>> Begin SOURCE DATA
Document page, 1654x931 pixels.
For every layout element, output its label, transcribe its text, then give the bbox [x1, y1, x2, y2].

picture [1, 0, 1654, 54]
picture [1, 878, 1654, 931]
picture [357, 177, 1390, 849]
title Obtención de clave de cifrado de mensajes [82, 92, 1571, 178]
>> End SOURCE DATA
→ TASK TO COMPLETE:
Copy every line of the items above word for word.

→ REPLY:
Document page, 1654x931 pixels.
For every layout element, output its label, transcribe its text, then give the bbox [x1, y1, x2, y2].

picture [1, 0, 1654, 54]
picture [1, 878, 1654, 931]
picture [357, 177, 1390, 849]
title Obtención de clave de cifrado de mensajes [82, 92, 1571, 178]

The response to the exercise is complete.